• _Passage_:
--------

In the Air – The Handsome Family (2000)
I was eleven years late to the party on this album, and it’s by far the album that I’ve spent the least time with on this list. But I listened to it straight for days this past fall, and it’s felt old and familiar and necessary ever since: “In the air, someday I will live in the air.”
The Size of Planets – Haley Bonar (2002)
I’ve been listening to this album since in came out, and I’m certain I’ll never, ever, tire of it. If there are angels, they will sound like Haley Bonar. Also, I do believe she plays the very guitar being given away – bonus!
Our Endless Numbered Days – Iron and Wine (2004)
While significantly more stripped down than more recent Iron and Wine albums, this one has layers that have kept me listening and interested for years. This album is just beautiful.
A Blessing and a Curse – Drive-by Truckers (2006)
I love the honesty of all the Truckers’ songwriters, from formations past to present. As the album title suggests, this recording shows one of my all-time favorite bands grappling with a tension between good and bad that colors so many lives at one time or another, but which might sound like whining or naval gazing in the hands of less-skilled songwriters than DBT.

--------

• _Information_:

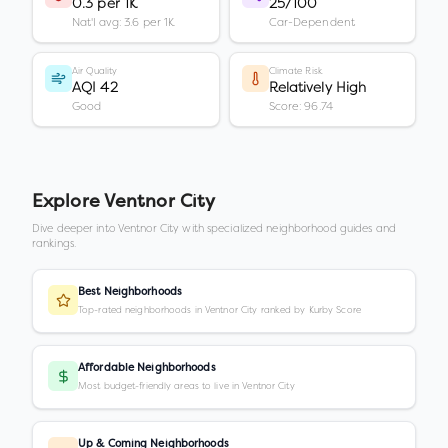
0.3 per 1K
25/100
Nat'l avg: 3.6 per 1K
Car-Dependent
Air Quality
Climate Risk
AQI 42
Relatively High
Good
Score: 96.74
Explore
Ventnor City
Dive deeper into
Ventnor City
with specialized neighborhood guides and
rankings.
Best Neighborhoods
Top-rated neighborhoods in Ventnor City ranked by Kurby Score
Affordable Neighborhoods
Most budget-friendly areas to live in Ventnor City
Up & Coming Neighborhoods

--------

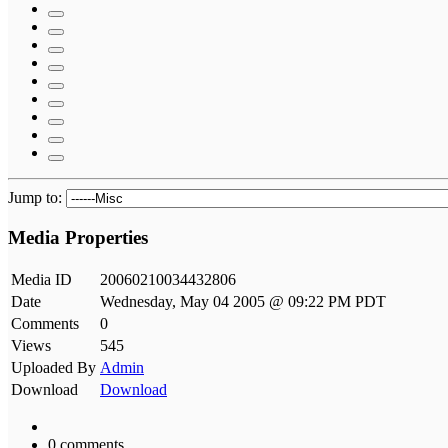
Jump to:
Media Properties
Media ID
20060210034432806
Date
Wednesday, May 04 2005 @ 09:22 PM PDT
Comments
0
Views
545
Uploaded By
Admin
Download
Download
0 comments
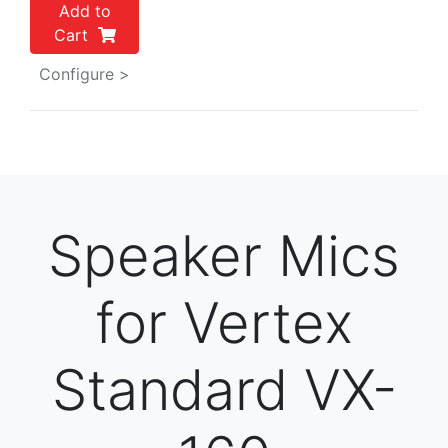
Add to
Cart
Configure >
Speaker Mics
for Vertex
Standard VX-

--------

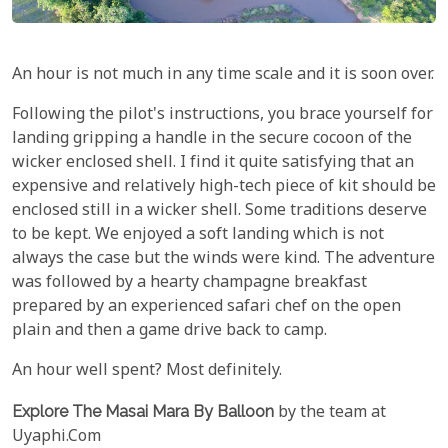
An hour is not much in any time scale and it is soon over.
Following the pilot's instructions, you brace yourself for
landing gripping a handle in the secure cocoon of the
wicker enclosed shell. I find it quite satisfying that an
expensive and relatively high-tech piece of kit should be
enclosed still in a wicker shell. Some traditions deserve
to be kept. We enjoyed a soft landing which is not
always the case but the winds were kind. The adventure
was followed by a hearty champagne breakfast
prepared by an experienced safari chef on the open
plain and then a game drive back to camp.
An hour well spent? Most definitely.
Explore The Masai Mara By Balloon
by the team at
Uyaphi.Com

--------

• _Job item 1_: Can you give the album list again, beginning at the words "In the Air –" and stopping after "and Wine (2004)", and swap "guitar" for "banjo"?
• _Job item 2_: Can you output the lines of the listing as a Markdown table with columns No. and Text, beginning at the line that has "An hour is not" and stopping after the line that has "was followed by a hearty champagne breakfast", with blank lines left out?
The listing has no connection to the album list.

• _Output 1_:
In the Air – The Handsome Family (2000)
I was eleven years late to the party on this album, and it’s by far the album that I’ve spent the least time with on this list. But I listened to it straight for days this past fall, and it’s felt old and familiar and necessary ever since: “In the air, someday I will live in the air.”
The Size of Planets – Haley Bonar (2002)
I’ve been listening to this album since in came out, and I’m certain I’ll never, ever, tire of it. If there are angels, they will sound like Haley Bonar. Also, I do believe she plays the very banjo being given away – bonus!
Our Endless Numbered Days – Iron and Wine (2004)

• _Output 2_:
| No. | Text |
|---|---|
| 1 | An hour is not much in any time scale and it is soon over. |
| 2 | Following the pilot's instructions, you brace yourself for |
| 3 | landing gripping a handle in the secure cocoon of the |
| 4 | wicker enclosed shell. I find it quite satisfying that an |
| 5 | expensive and relatively high-tech piece of kit should be |
| 6 | enclosed still in a wicker shell. Some traditions deserve |
| 7 | to be kept. We enjoyed a soft landing which is not |
| 8 | always the case but the winds were kind. The adventure |
| 9 | was followed by a hearty champagne breakfast |